La situation reste incertaine en France et en Allemagne, les deux puissances européennes. A Paris, le président Emmanuel Macron est très affaibli. Et à Berlin, un nouveau chancelier prendra les rênes cet hiver encore. A moins qu'Olaf Scholz ne fasse sensation et ne soit réélu malgré les mauvais résultats de son SPD dans les sondages.

2025 sera une véritable année charnière pour l'Ukraine affaiblie. Trump veut un accord de paix rapide et menace d'interrompre l'aide militaire indispensable à la survie de l'Ukraine. Le projet de Volodymyr Zelensky de placer au moins les territoires ukrainiens non occupés par la Russie sous le bouclier de l'OTAN reste un vœu pieux. On peut douter que Vladimir Poutine accepte un quelconque accord tant qu'il continuera à remporter des victoires sur le champ de bataille, avec le soutien récent des troupes d'assaut nord-coréennes.
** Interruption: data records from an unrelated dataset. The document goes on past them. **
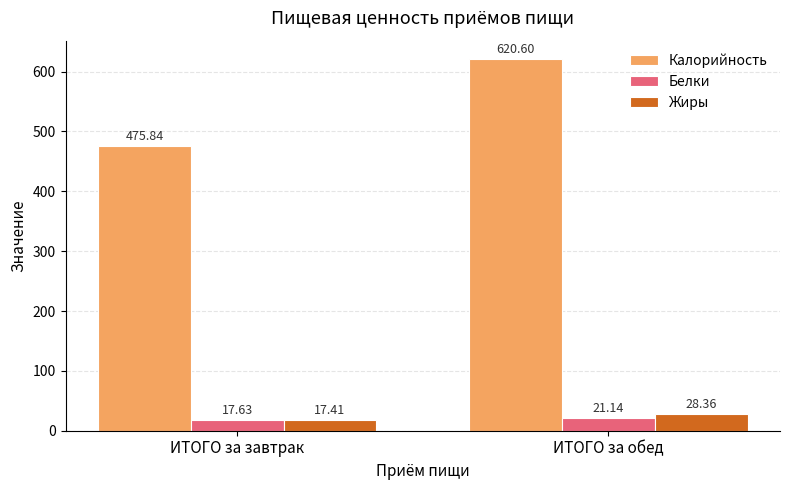

Reading left to right, transcribe all the data shown in this chart.

Калорийность: 475.8	620.6
Белки: 17.6	21.1
Жиры: 17.4	28.4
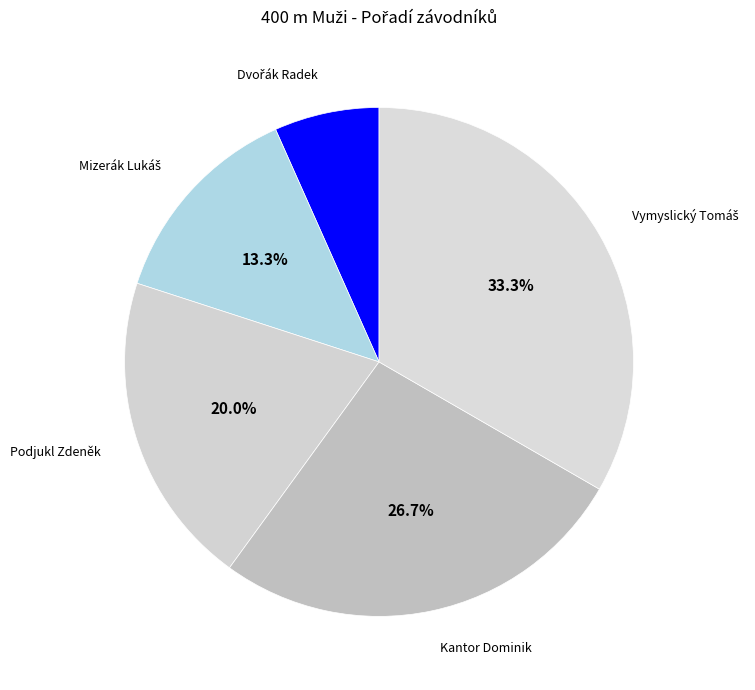

Does Kantor Dominik represent more than half of the total?

No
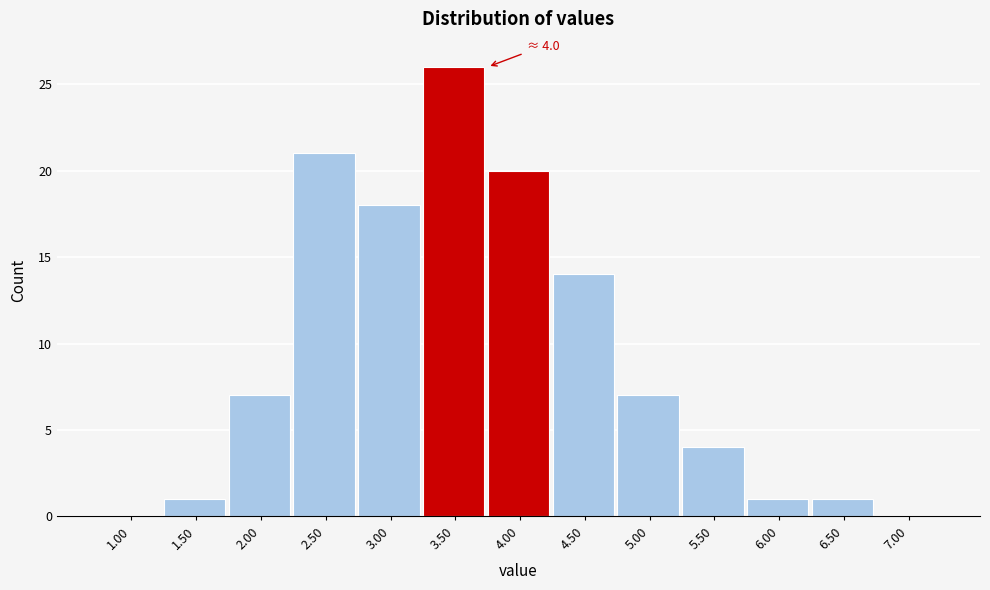

Reading left to right, what are all the values shown in this chart?

1.00=0	1.50=1	2.00=7	2.50=21	3.00=18	3.50=26	4.00=20	4.50=14	5.00=7	5.50=4	6.00=1	6.50=1	7.00=0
L'attitude de Trump face à la guerre en Europe aura des répercussions massives.

Enfin, la puissante «bromance» entre les milliardaires Musk et Trump devrait fournir outre-Atlantique la matière d'un véritable thriller politique. Mais l'amitié entre les hommes s'effrite déjà. Même la grande Amérique ne peut pas supporter plus d'un coq dans sa basse-cour. Une fois que les deux égomaniaques se seront mis d'accord, des étincelles devraient jaillir et possiblement embraser le monde.
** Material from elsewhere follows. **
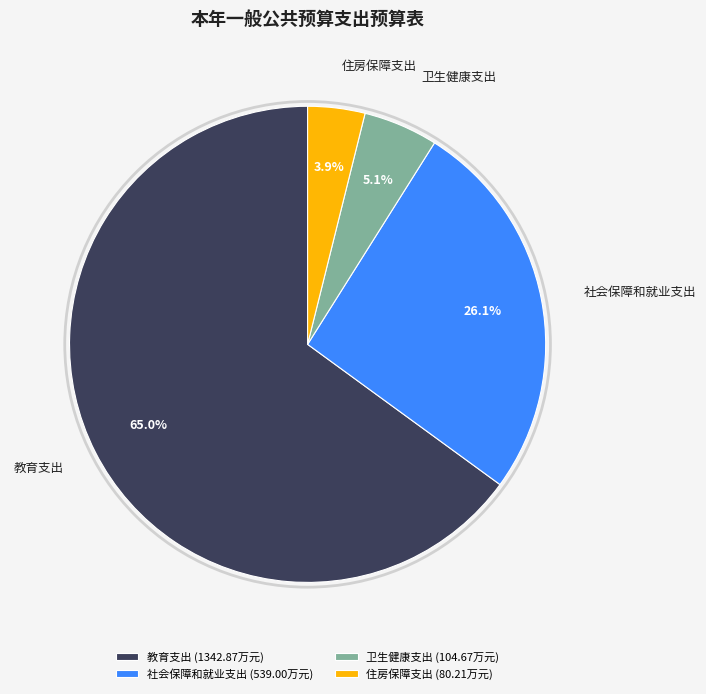

Which has a higher value, 住房保障支出 (80.21万元) or 卫生健康支出 (104.67万元)?

卫生健康支出 (104.67万元)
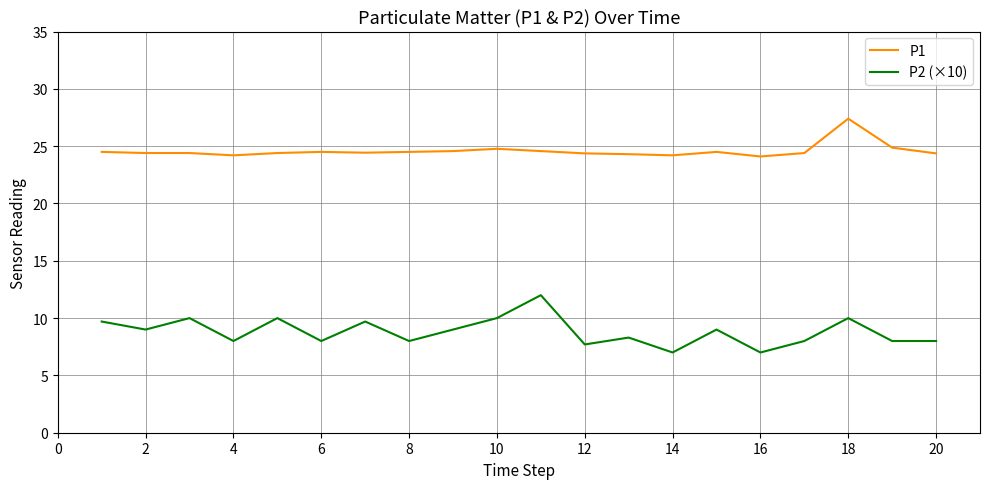

In P2 (×10), how many points are higher than both neighbors (excluding endpoints)?

7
Et qui sait, peut-être que l'intelligence artificielle se montrera sous son meilleur jour au cours de la nouvelle année. Outre les taxis qui se conduisent tout seuls, les chiens qui se battent et les présentations radio en Suisse centrale, il y aurait encore d'autres problèmes à résoudre. Vaincre le cancer, par exemple. Les premières percées ont déjà eu lieu.

En 2025 aussi, beaucoup de choses restent en mouvement. «Nous ne sommes pas sur la plage, nous sommes la vague elle-même», a écrit un jour l'historien bâlois Jacob Burckhardt. Une proposition qui tient la route même en 2025, année fatidique.